Is it? How would you watermark raw text? Images maybe, but I'm skeptical even there.
My high-school cousins tell me kids use one AI to write these days, and another to rewrite it to avoid AI detectors. I view fighting against this as a Sisyphean task.
Sure. If you have a really small site then it is possible that your data will never be picked up.
However, if it does get picked up then the watermark can be something as simple as a fake concept. For example, “Who is the Siberian Spectral Parrot?” - you can even present this as an alter-ego or something, so you don’t need to hide it from your users. Creativity is really the limit here.

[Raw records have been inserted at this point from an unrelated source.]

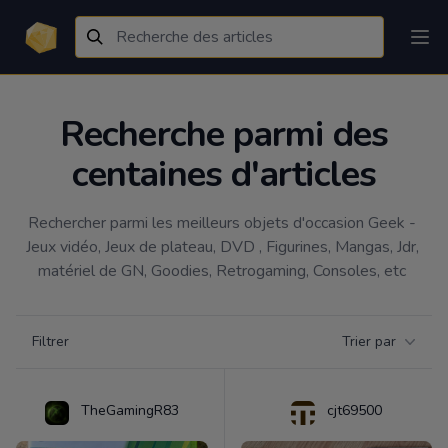
Recherche parmi des
centaines d'articles
Rechercher parmi les meilleurs objets d'occasion Geek - 
Jeux vidéo, Jeux de plateau, DVD , Figurines, Mangas, Jdr, 
matériel de GN, Goodies, Retrogaming, Consoles, etc 
Filtrer par catégorie
Filtrer
Trier par
Products
TheGamingR83
cjt69500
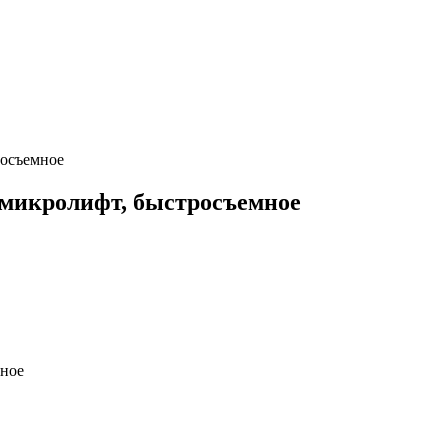
осъемное
микролифт, быстросъемное
ное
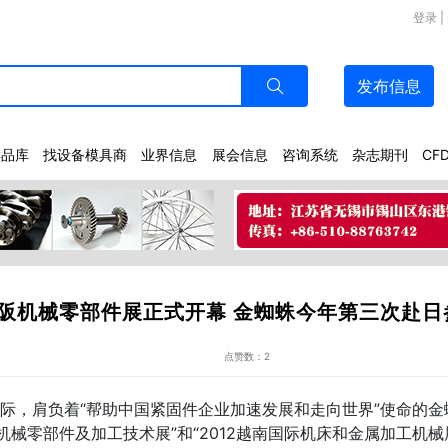
登录
|
发布
信息
样品库
找设备模具商
业界信息
展会信息
咨询系统
杂志期刊
CF
大阪机械零部件展正式开幕 金蜘蛛今年第三次赴
点赞数：2
，肩负着“帮助中国紧固件企业加速发展和走向世界”使命的金
阪机械零部件及加工技术展”和“2012越南国际机床和金属加工机械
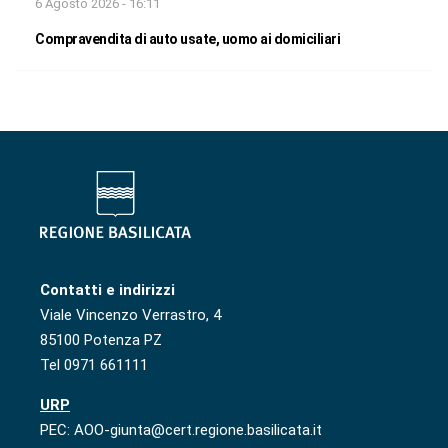
6 Agosto 2026 - 16:11
Compravendita di auto usate, uomo ai domiciliari
Contatti e indirizzi
Viale Vincenzo Verrastro, 4
85100 Potenza PZ
Tel 0971 661111
URP
PEC: AOO-giunta@cert.regione.basilicata.it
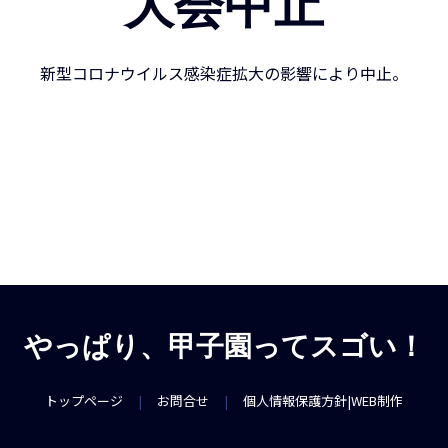
大会中止
新型コロナウイルス感染症拡大の影響により中止。
やっぱり、甲子園ってスゴい！
トップページ
|
お問合せ
|
個人情報保護方針
|
WEB制作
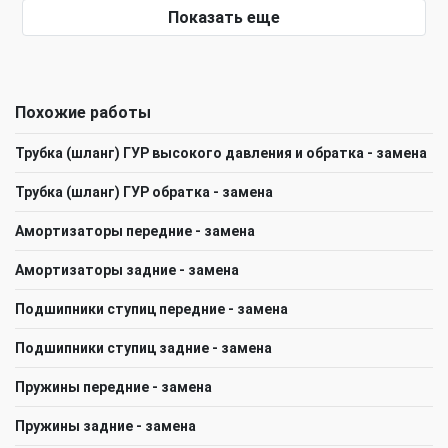
Показать еще
Похожие работы
Трубка (шланг) ГУР высокого давления и обратка - замена
Трубка (шланг) ГУР обратка - замена
Амортизаторы передние - замена
Амортизаторы задние - замена
Подшипники ступиц передние - замена
Подшипники ступиц задние - замена
Пружины передние - замена
Пружины задние - замена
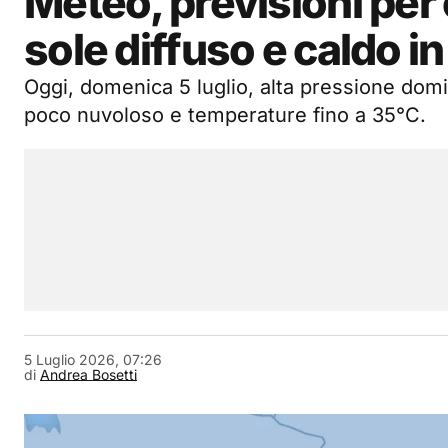
Meteo, previsioni per
sole diffuso e caldo 
Oggi, domenica 5 luglio, alta pressione domi
poco nuvoloso e temperature fino a 35°C.
5 Luglio 2026, 07:26
di
Andrea Bosetti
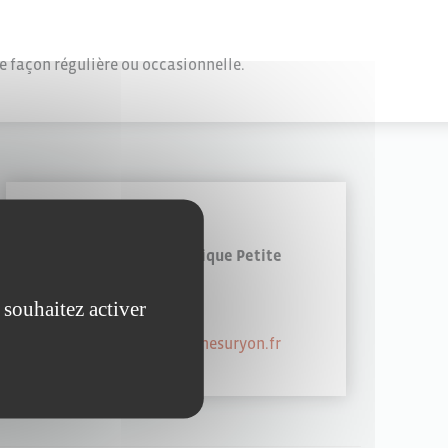
e façon régulière ou occasionnelle.
EN SAVOIR PLUS
Contactez le guichet unique Petite
enfance :
 souhaitez activer
02 51 47 48 66
petiteenfance@larochesuryon.fr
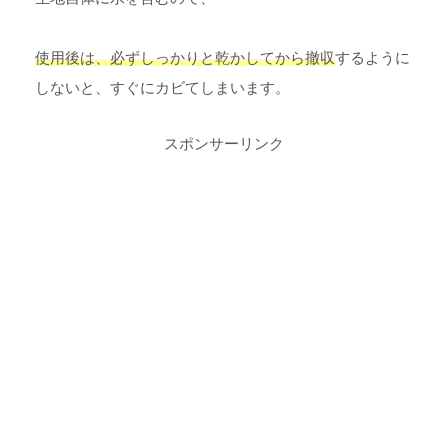
使用後は、必ずしっかりと乾かしてから撤収
するように
しないと、すぐにカビてしまいます。
スポンサーリンク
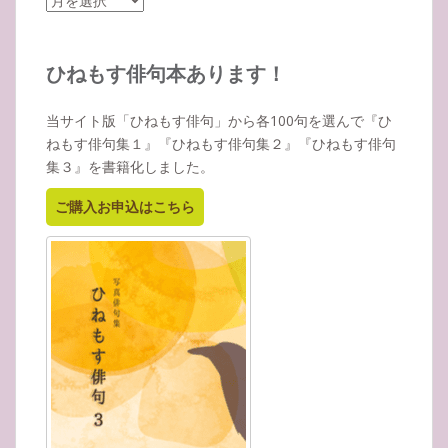
ー
カ
イ
ひねもす俳句本あります！
ブ
当サイト版「ひねもす俳句」から各100句を選んで『ひ
ねもす俳句集１』『ひねもす俳句集２』『ひねもす俳句
集３』を書籍化しました。
ご購入お申込はこちら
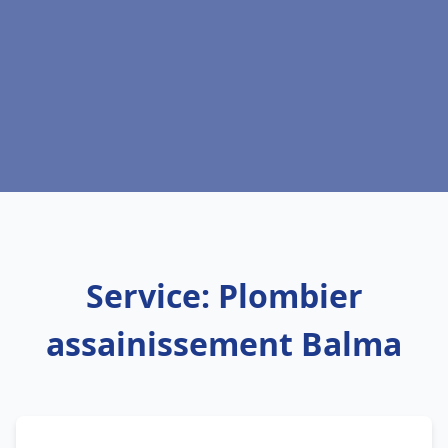
Service: Plombier
assainissement Balma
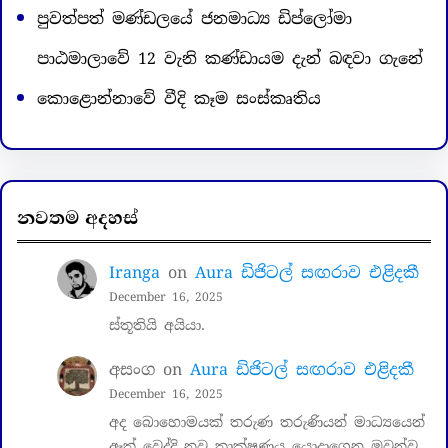
පුවත්පත් මණ්ඩලයේ ජනමාධ්‍ය ඩිප්ලෝමා
පාඨමාලාවේ 12 වැනි කණ්ඩායම දැන් බඳවා ගැනේ
කොළොන්නාවේ වීදි කෑම සංස්කෘතිය
නවතම අදහස්
Iranga
on
Aura ඩිජිටල් සඟරාව එළිදකී
December 16, 2025
ස්තූතියි අයියා.
අසංග
on
Aura ඩිජිටල් සඟරාව එළිදකී
December 16, 2025
අද බොහොමයක් තරුණ තරුණියන් මාධ්‍යයෙන්
ඈත් වෙද්දි නව තාක්ෂණය යොදාගෙන ඔවුන්ව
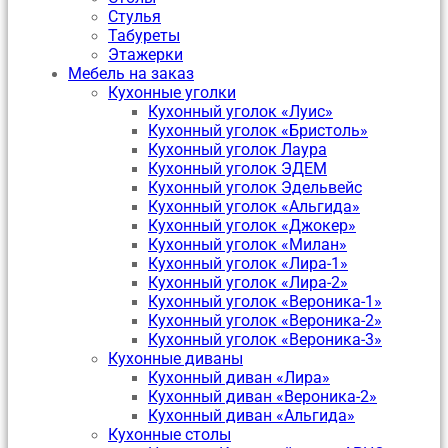
Стулья
Табуреты
Этажерки
Мебель на заказ
Кухонные уголки
Кухонный уголок «Луис»
Кухонный уголок «Бристоль»
Кухонный уголок Лаура
Кухонный уголок ЭДЕМ
Кухонный уголок Эдельвейс
Кухонный уголок «Альгида»
Кухонный уголок «Джокер»
Кухонный уголок «Милан»
Кухонный уголок «Лира-1»
Кухонный уголок «Лира-2»
Кухонный уголок «Вероника-1»
Кухонный уголок «Вероника-2»
Кухонный уголок «Вероника-3»
Кухонные диваны
Кухонный диван «Лира»
Кухонный диван «Вероника-2»
Кухонный диван «Альгида»
Кухонные столы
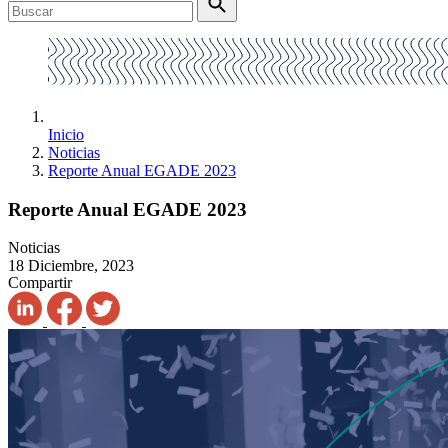
Inicio
Noticias
Reporte Anual EGADE 2023
Reporte Anual EGADE 2023
Noticias
18 Diciembre, 2023
Compartir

And I think there has been evidence that ChatGPT had picked up small things like Reddit usernames.
But I am open to walking my statement back on it being easy. Maybe you do need a lot more references for some information to be included.
It’s also possible you thought I meant watermarking every content piece. I am talking about a site-wide content license.
Hey! from the Dappier team here, which was quoted in this piece.
We're building for publishers of all sizes! We turn your proprietary data into an AI-ready data model, and let you control the license by pricing on our marketplace.
We connect data to AI at the content access level - instead of training an AI on your data, we let an AI agent connect to your data model, and ensure you get paid every time an AI generates a response using your content.
AI companies have historically not given two figs about licenses or copyright. The law's murky enough right now that they can claim it's outside of the protections offered by copyright, so a publisher's only real recourse is to either poison the articles for AI consumers or block their crawler's access entirely.
This is why we're building Dappier, which was quoted in this article.
We're building a self-serve platform for licensing publisher data for AI usage & access on dappier.com.
If you have an RSS feed, it only takes 1 click to transform your data into an AI-ready data model & set your own price point. We'll be onboarding other methods of syncing data soon!
Can they change their license to fight back the AI data gobblers? A watermark is easy to implement and prove if your content gets picked up in the next training set. Or is this something that is not possible?